An Operator is a contributor responsible for keeping a given resource running and functioning normally.

Examples: Seednode Operator, Forum Operator

Operator duties

  • Keep the given resource online and functioning normally
  • Keep the resource up to date with latest version
  • Maintain backups as appropriate
  • Report on any incidents

Operator rights

  • Administrative access to hosting infrastructure
  • Ownership of any domain name used

Administrator

An Administrator (often referred to as 'Admin') is a contributor responsible for managing a given resource.

Examples: GitHub Admin, Keybase Admin.

Admin duties

  • Respond to change requests

Admin rights

  • Access to the administrative interface of the resource in question

Common duties

The following duties are common to all roles.

Reporting

Primary role owners should report once a cycle in the form of a comment on their issue. The report should contain whatever information the role owner believes would be valuable to other users, contributors, and stakeholders.

The comment should be formatted in Markdown as follows:

## Cycle 21 Report

Description and/or list of contributions, accomplishments, or other notable occurrences since the last role report was posted.

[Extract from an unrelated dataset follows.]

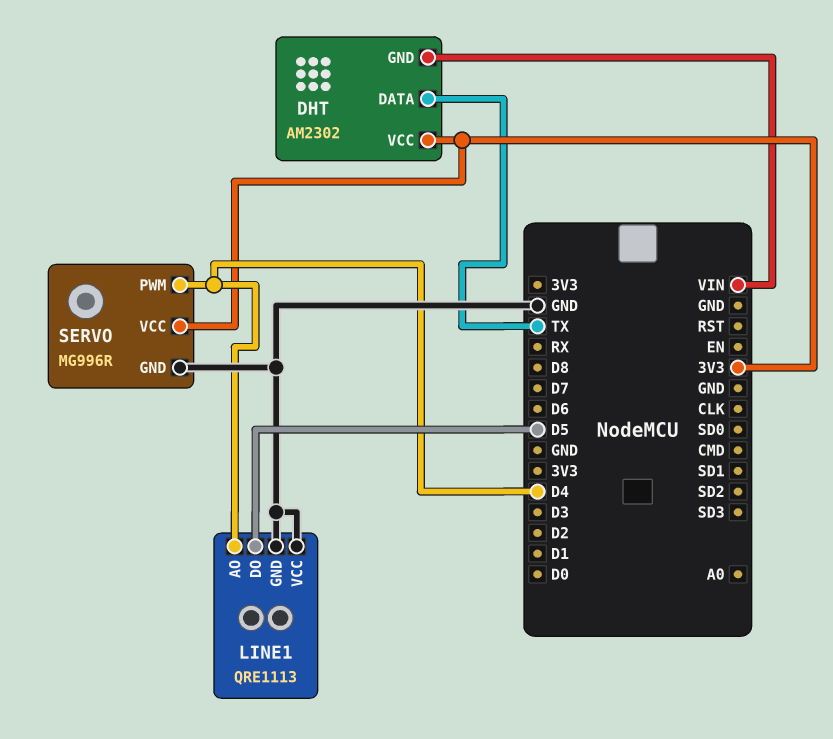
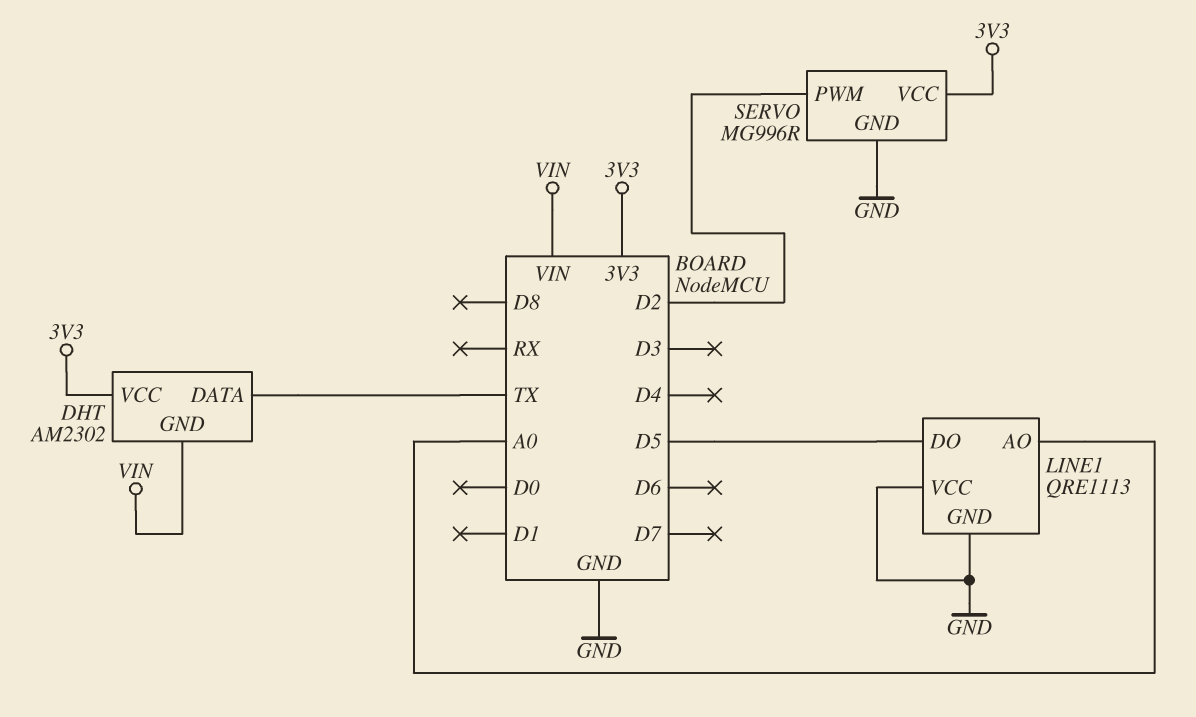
LINE1 pin AO: D4 -> A0
SERVO pin PWM: D4 -> D2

/cc bisq-network/compensation#421

The /cc part should reference the GitHub issue for the contributor's compensation request for the cycle corresponding to the role report.

Bonding

Most roles involve special rights that, if abused, could cause damage to the Bisq Network. For this reason, role owners must put up a bond in BSQ commensurate with the amount of damage that could be caused. In the event of a role owner turning into a bad actor or being grossly negligent, this bond can be confiscated through a Bisq DAO proposal for confiscating a bond.

Processes

The following are some common roles-related processes.

Proposing a new role

Typically, proposing a new role is one part of a larger proposal to introduce some new resource or process.

  1. Discuss the idea informally with other contributors, e.g. via Keybase
  2. Follow the proposals process to formally suggest the new resource or process
  3. Draft documentation for the new resource or process, including an article about the new role as a wiki article

Adding a secondary role owner

A primary role owner may add a secondary owner with the following steps:

  1. Add them as a member of the role’s GitHub Team.
  2. Add them as an assignee to role’s GitHub Issue.
  3. Announce the change via a comment on the role’s GitHub Issue.

Transferring role ownership

A role owner may transfer ownership to another with the following steps:

  1. Get the new contributor added to the role’s GitHub team.
  2. Get the old contributor removed from the role's GitHub team.
  3. Have the role’s GitHub issue updated to reflect the new primary owner.
  4. Announce the change in a comment on the role’s GitHub Issue.